### [EXERCISE]
For the word "jego", state how many lines below contain it. Give no other text.

### [STUDY MATERIAL]
◇ ◇ ◇ ◇

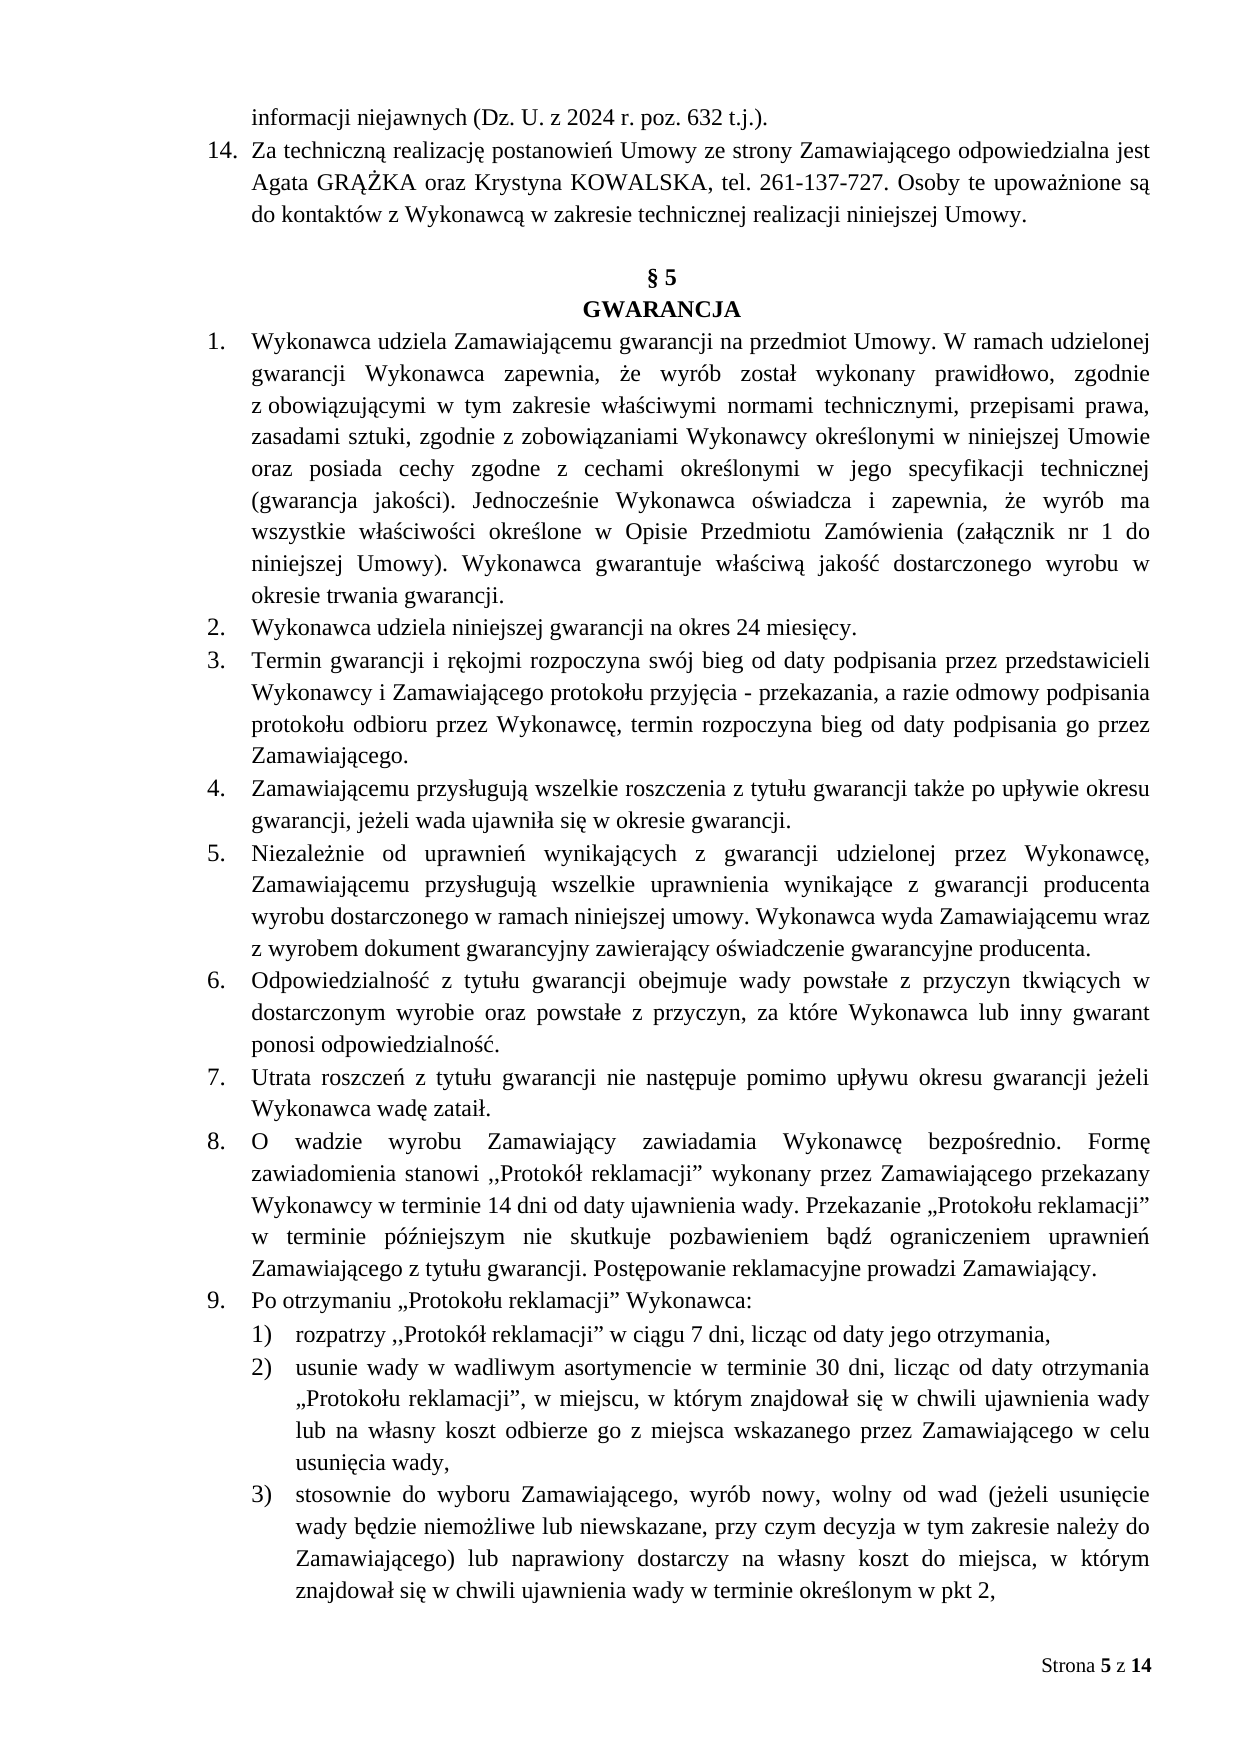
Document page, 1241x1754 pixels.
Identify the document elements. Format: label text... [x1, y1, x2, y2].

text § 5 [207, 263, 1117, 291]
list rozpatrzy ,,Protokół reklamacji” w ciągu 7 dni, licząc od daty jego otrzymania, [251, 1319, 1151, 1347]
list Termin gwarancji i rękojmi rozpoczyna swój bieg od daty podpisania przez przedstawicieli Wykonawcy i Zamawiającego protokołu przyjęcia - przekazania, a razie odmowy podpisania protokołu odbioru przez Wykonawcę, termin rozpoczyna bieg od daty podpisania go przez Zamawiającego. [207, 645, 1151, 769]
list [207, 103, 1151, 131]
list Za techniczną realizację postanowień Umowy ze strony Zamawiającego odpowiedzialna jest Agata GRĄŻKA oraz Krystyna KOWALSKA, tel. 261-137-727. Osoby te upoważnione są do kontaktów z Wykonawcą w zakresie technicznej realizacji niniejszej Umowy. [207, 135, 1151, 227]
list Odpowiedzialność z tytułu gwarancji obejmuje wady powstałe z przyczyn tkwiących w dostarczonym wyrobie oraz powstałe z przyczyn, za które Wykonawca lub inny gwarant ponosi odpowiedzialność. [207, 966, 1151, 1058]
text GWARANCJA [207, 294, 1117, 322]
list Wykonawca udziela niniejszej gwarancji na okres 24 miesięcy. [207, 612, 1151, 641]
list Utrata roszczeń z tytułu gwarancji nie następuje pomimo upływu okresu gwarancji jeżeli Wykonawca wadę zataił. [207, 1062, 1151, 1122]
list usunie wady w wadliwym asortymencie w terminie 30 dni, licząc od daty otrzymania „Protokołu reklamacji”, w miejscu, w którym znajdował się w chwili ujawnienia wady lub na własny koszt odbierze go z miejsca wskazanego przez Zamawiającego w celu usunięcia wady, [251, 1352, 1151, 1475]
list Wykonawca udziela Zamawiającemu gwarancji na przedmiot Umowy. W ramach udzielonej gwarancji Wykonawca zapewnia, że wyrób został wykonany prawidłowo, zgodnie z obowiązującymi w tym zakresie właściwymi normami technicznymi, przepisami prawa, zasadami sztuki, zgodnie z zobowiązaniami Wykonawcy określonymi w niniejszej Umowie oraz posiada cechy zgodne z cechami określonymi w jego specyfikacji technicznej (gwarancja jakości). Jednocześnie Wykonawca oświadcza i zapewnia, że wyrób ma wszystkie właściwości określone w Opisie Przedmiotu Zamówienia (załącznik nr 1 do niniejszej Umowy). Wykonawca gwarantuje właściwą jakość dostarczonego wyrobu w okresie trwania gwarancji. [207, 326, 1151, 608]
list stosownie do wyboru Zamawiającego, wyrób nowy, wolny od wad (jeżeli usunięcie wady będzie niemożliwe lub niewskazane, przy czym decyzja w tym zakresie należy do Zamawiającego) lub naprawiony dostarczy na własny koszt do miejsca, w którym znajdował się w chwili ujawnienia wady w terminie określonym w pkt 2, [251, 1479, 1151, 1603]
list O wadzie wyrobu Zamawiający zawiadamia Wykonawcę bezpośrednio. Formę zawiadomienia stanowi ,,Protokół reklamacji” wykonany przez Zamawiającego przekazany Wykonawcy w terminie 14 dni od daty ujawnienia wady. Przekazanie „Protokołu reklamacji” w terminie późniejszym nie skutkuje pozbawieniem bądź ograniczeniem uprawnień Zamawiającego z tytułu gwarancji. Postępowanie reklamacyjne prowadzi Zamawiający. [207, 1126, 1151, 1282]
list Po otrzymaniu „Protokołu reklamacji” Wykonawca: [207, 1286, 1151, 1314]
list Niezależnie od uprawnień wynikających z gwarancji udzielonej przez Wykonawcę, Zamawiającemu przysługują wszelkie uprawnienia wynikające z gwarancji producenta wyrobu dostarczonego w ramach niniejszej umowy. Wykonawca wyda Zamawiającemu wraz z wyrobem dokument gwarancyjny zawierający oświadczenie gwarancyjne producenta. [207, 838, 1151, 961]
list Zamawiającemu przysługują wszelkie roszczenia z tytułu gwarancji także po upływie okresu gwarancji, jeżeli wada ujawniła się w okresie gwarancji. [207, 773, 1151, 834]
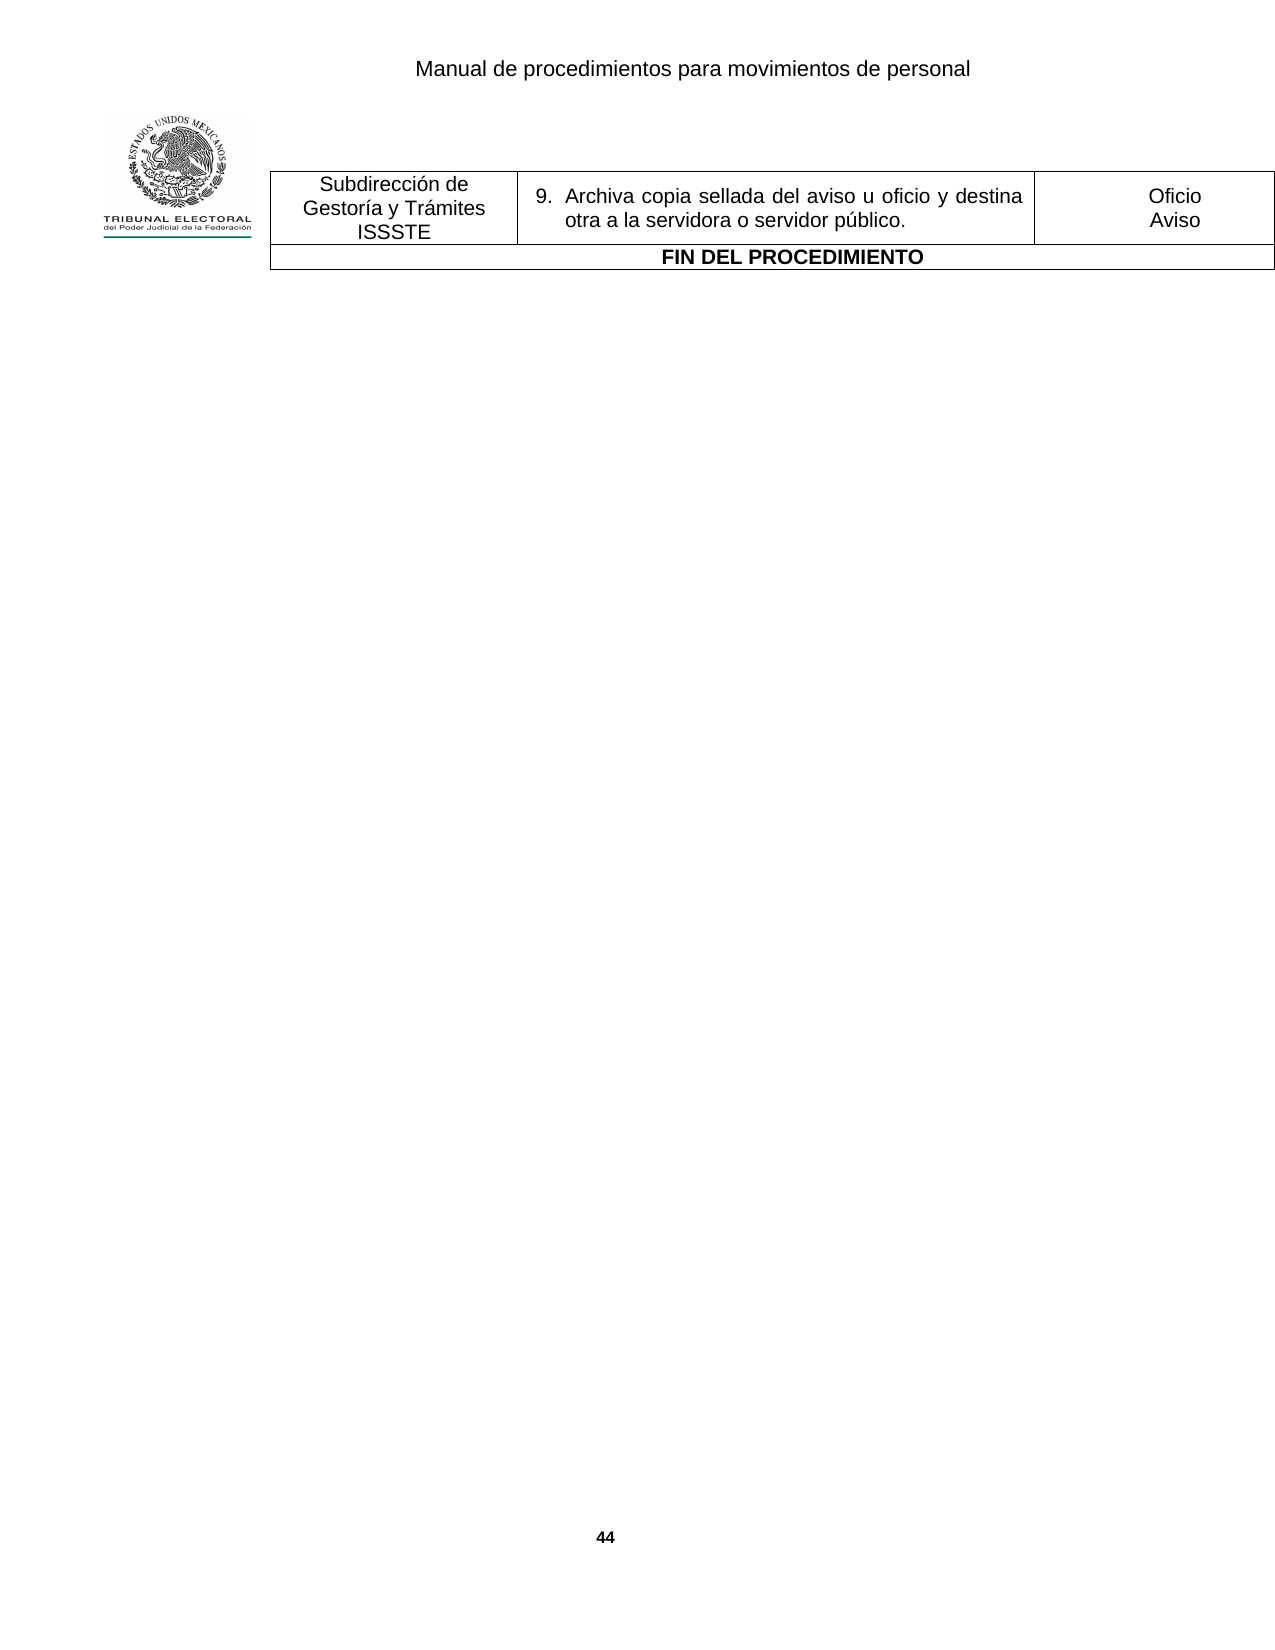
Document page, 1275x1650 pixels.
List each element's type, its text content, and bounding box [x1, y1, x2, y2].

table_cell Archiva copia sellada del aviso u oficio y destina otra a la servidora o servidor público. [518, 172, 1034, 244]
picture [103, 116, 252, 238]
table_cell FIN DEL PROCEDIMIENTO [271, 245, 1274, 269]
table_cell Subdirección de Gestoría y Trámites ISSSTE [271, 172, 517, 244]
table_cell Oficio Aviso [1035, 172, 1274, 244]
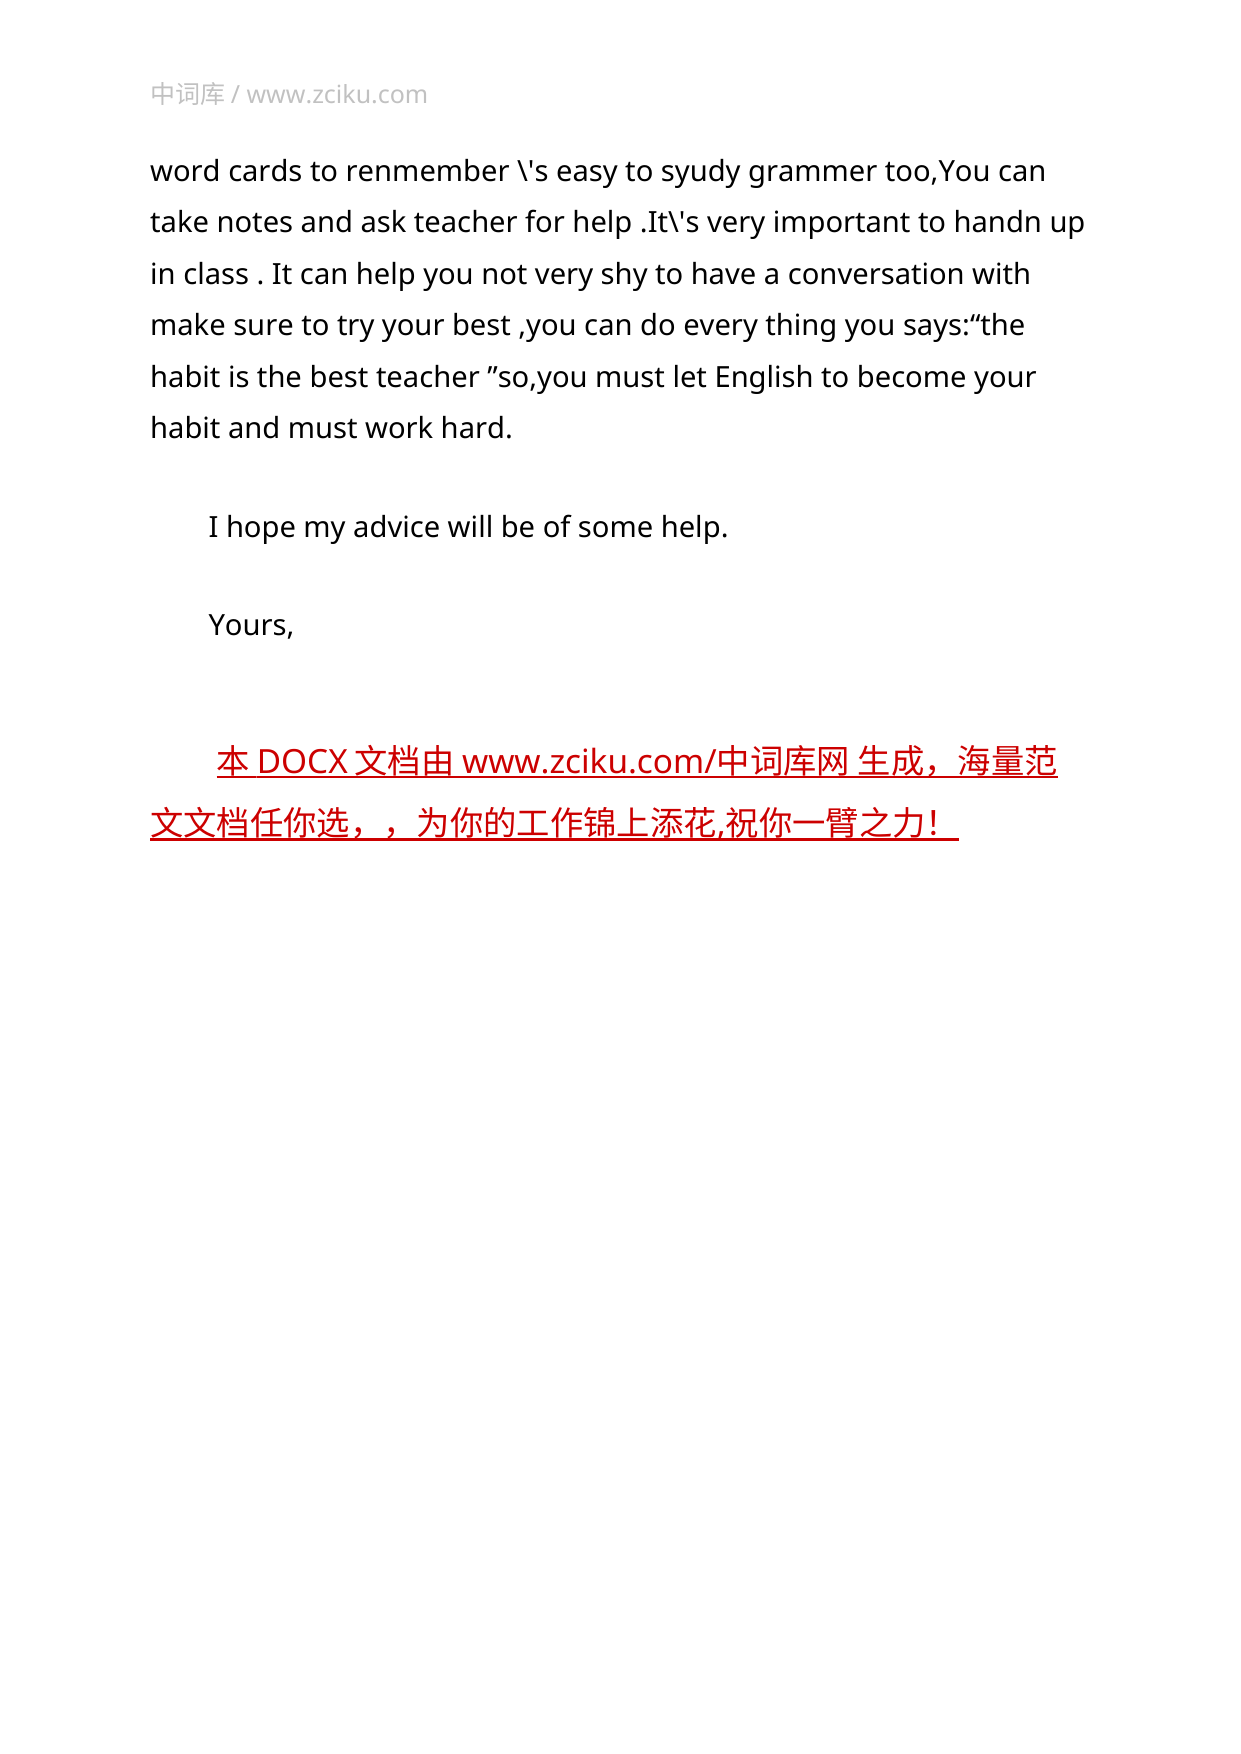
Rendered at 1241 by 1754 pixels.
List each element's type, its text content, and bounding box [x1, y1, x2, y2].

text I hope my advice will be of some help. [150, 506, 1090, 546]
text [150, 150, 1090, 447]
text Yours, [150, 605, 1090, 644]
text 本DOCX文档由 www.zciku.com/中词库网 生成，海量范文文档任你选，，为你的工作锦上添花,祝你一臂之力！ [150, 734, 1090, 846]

◇ ◇ ◇ ◇

### [RESPONSE]
2